Give A Parent Support

Daily Point of Light # 1022 Jan 2, 1998

Seasoned parents’ showing new parents the ropes is what Give A Parent Support (GAPS) is all about. Volunteers and public health nurses work together to assist first time, at-risk parents in dealing with the demands of parenthood. Developed by the Pima County Health Department Public Health Nursing Division and supported by funding from the United Way, GAPS volunteers seek to prevent child abuse and neglect through early intervention.

GAPS began in 1990 as Grandparents Adopted for Parental Support seeking to provide a way for retired individuals to contribute their time and talents. Today, GAPS has expanded to include adults of all ages. Volunteers are trained to provide support in the home. In their weekly visits, they demonstrate how to care for an infant and how to create a caring environment. They teach parenting skills on issues such as the growth and development of a child, proper nutrition for a child and the safety and health of a child. But most importantly, they provide a listening ear and friendship to the new parents.

Typically, after the birth of a child, GAPS volunteers spend two to four hours each week with participating families. This is coupled with the efforts of a project coordinator and a public health nurse who guide and supervise the volunteers and monitor the child's health and developmental status. First-time parents participating in the program are selected by public health nurses and social workers who believe they would benefit from the support of GAPS. This interaction continues through the first three years of the child's life.
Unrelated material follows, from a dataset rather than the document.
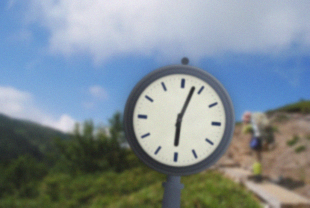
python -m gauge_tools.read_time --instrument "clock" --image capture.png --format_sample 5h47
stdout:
6h03
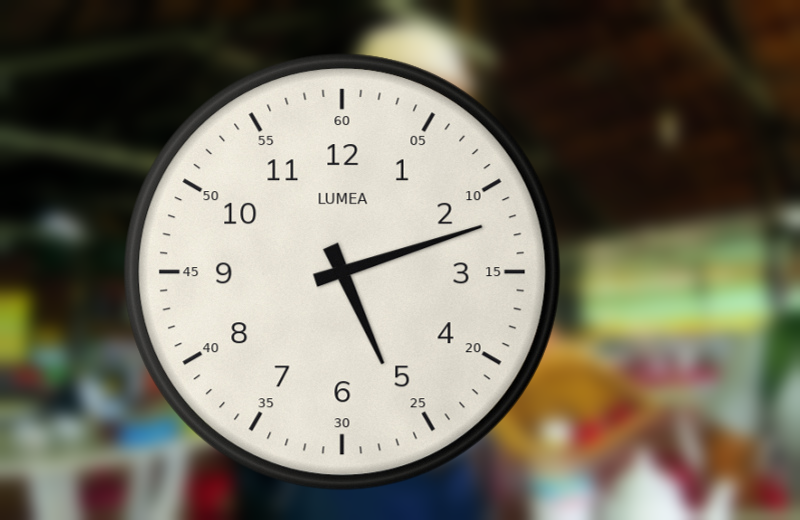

Through early intervention, GAPS volunteers provide a service at no-cost to the parent that has proven to prevent child abuse. In the past year, 17 volunteers made 282 home visits with 775 client contacts and donated 1,300 hours of service. No abuse took place in any of the homes. Ninety-five percent of the families were able to identify at least one support system. Ninety-one percent of the families were able to identify age appropriate behavior for their child. One hundred percent of the GAPS children have completed immunizations. Additionally, one hundred percent of GAPS families utilized community resources for sick and well care.

GAPS volunteers enhance existing services. They support families in their efforts to continue their education or to obtain job skills so they can become independent. They "fill in the gaps" as a link between public health nurses and families in need of support.